Task requirements:
The data must be transcribed exactly, with no line missing.

Data for this exercise:
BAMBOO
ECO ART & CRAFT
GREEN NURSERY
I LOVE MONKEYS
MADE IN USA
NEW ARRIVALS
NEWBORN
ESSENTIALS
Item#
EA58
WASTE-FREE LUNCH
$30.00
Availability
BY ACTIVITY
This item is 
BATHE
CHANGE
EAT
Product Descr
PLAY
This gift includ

Answer section:
BAMBOO
ECO ART & CRAFT
GREEN NURSERY
I LOVE MONKEYS
MADE IN USA
NEW ARRIVALS
NEWBORN
ESSENTIALS
Item#
EA58
WASTE-FREE LUNCH
$30.00
Availability
BY ACTIVITY
This item is 
BATHE
CHANGE
EAT
Product Descr
PLAY
This gift includ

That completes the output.